Like the voice mail, the photo offers a window into moment that, as time progresses and loved ones are inevitably lost, becomes insightful when revisited. And, as in the voice mail, it is profound because of the memory's familiarity. Though we can't feel Martin's family's horrible pain, we are able to better empathize with them as neighbors because an image like this reminds us how precious human life is.

Our major successes, failures, joys and tragedies are perhaps the framing devices of our lives. But what we often see as minutia is what fills our time and defines us. -- Laura Cococcia

In life, we often notice the big things, in our lives, in the lives of others, in the news. Think about how your newsfeed goes crazy every time someone announces an engagement, a new home purchase, the attainment of their dream job.
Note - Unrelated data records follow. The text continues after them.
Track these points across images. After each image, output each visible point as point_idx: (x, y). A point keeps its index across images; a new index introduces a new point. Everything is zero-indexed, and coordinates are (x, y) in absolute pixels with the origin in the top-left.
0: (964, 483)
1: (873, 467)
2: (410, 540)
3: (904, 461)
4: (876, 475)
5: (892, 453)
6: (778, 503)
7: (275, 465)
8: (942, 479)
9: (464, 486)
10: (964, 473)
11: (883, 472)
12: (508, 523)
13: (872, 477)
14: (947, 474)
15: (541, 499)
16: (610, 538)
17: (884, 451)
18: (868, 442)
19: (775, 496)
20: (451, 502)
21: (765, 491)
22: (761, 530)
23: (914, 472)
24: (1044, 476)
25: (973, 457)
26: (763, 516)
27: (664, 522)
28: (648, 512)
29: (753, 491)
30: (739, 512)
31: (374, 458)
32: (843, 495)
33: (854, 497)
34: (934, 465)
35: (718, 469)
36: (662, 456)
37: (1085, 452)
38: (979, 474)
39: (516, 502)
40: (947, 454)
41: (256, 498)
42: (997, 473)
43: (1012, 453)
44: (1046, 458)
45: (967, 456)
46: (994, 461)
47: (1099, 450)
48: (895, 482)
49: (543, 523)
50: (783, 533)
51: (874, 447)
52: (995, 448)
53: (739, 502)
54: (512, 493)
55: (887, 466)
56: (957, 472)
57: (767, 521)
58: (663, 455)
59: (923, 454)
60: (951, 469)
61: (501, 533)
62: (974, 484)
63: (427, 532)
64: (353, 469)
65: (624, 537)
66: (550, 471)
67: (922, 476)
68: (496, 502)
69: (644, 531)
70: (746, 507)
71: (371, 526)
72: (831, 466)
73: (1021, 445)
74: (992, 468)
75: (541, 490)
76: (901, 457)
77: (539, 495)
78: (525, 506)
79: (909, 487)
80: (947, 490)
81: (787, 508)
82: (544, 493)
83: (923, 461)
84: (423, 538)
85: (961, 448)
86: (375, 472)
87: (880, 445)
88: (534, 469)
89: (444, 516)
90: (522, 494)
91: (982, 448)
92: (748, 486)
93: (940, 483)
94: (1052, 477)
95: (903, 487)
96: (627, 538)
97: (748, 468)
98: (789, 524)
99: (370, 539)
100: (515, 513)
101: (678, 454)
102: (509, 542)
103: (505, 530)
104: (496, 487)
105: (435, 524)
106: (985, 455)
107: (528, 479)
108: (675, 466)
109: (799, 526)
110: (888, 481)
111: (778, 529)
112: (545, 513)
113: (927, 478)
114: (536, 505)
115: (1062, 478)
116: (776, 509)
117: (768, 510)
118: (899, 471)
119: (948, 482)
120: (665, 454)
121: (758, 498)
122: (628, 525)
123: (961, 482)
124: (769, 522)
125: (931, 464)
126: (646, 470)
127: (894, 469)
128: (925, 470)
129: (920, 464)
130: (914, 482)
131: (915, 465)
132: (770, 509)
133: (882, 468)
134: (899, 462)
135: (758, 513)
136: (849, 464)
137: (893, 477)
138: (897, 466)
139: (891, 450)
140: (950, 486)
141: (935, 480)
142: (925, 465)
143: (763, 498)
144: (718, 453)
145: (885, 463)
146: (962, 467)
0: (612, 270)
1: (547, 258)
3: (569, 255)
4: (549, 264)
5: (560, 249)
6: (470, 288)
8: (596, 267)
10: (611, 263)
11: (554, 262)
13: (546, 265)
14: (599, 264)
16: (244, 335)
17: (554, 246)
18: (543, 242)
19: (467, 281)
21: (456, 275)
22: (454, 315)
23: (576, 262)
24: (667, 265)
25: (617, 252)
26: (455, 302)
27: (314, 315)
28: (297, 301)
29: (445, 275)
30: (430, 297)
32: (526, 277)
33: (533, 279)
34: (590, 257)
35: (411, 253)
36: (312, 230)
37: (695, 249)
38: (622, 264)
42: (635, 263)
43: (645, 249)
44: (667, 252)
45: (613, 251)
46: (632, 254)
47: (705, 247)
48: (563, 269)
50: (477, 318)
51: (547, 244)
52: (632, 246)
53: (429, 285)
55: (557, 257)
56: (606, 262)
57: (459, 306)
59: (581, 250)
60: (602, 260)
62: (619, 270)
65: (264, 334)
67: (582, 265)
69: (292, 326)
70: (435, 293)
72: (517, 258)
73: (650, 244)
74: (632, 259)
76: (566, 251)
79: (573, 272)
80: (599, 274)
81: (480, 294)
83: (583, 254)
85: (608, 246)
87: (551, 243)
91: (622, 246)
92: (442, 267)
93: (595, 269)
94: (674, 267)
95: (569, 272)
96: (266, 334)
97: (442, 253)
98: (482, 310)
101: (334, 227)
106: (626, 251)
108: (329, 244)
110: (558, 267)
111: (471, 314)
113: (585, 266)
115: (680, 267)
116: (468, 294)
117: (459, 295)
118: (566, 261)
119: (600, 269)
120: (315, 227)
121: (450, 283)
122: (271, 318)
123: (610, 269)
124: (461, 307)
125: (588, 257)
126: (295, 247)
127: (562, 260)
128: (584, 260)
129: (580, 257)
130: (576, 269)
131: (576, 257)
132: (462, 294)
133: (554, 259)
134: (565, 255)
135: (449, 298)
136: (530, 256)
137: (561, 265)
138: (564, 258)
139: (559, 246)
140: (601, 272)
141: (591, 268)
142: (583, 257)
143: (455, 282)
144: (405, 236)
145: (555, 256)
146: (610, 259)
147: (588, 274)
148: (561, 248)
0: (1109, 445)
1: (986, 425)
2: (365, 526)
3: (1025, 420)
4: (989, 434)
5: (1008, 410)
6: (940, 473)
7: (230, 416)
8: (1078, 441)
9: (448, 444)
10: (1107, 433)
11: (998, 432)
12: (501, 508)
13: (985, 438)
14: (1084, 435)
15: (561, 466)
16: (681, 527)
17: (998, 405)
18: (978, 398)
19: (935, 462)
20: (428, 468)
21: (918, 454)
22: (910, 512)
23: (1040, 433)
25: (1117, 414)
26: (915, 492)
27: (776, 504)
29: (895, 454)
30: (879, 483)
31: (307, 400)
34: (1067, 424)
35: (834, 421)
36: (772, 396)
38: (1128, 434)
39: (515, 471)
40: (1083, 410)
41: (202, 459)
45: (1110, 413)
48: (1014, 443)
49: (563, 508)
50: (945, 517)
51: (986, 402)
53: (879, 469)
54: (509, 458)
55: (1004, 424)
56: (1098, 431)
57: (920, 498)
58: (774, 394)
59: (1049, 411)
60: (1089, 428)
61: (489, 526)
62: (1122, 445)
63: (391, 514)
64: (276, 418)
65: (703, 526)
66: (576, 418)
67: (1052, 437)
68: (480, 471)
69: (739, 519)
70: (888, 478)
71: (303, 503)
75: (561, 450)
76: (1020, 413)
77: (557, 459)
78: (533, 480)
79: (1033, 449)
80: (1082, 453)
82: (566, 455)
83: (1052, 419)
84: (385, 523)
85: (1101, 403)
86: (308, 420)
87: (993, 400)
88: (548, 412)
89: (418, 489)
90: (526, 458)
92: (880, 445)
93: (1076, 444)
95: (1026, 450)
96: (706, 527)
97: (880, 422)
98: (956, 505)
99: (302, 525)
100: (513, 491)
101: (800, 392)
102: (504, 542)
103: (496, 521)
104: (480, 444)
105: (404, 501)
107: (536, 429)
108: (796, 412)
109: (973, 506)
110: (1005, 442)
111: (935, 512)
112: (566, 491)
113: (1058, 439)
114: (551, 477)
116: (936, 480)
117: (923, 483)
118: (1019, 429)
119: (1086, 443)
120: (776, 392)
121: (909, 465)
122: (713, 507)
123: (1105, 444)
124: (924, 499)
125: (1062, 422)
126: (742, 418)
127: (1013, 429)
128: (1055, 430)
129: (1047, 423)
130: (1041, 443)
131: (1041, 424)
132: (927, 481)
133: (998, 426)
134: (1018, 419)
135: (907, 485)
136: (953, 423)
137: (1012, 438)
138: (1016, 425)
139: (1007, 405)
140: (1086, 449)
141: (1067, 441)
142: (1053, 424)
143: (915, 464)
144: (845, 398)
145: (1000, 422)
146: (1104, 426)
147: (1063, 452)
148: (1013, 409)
But when someone passes away, it's often the little things -- the secrets, the voice mails, the photos of and about everyday living -- that people remember, the day to day things that get a few "likes." After all, it's the details that make us individuals, and this is why eulogies don't read like resumes in most cases.

Our major successes, failures, joys and tragedies are perhaps the framing devices of our lives. But what we often see as minutia is what fills our time and defines us. The small things are also what our loved ones will probably remember the best when it comes time for them to memorialize us to themselves and the world.

Humans today have lots of practice memorializing. We do it every day. The Internet and social media give us a chance to digitally enshrine aspects of our lives in as pure a form tomorrow as when we first post them today. Unlike postcards, voice mails and digital images don't really fade. Likewise, when we share secrets on postcards that we hope will end up on a website, or provide the world with a photo of a beloved family member after a terrible tragedy, what we're really doing is cementing their memory collectively, meaningfully, and digitally.

While it's easy to see the birthday voice mail and the art class poster as prophetic and loaded with meaning now that the people behind them have both left the world, think of how simple the circumstances of being on the receiving end of these messages might seem to the recipients at the time. I think it says a lot about humans as a species that these are the moments we end up want to share, to let them speak for a life in its entirety, to remember once people are gone.

Ultimately, the thing that ties the grandmother and the 8-year-old together for me is the simple messages of love and peace that they left behind in unguarded and average moments. Picking up her phone to call her granddaughter, she didn't know she'd touch anyone's life, she just wanted to say "happy birthday, I love you." Picking up his crayon to make a poster at school, he probably just wanted to color something nice. Now, these memories of the recent past are important postcards, documents for us all in the present, reminding us of the things that matter, and matter so much, and that make us human in the first place.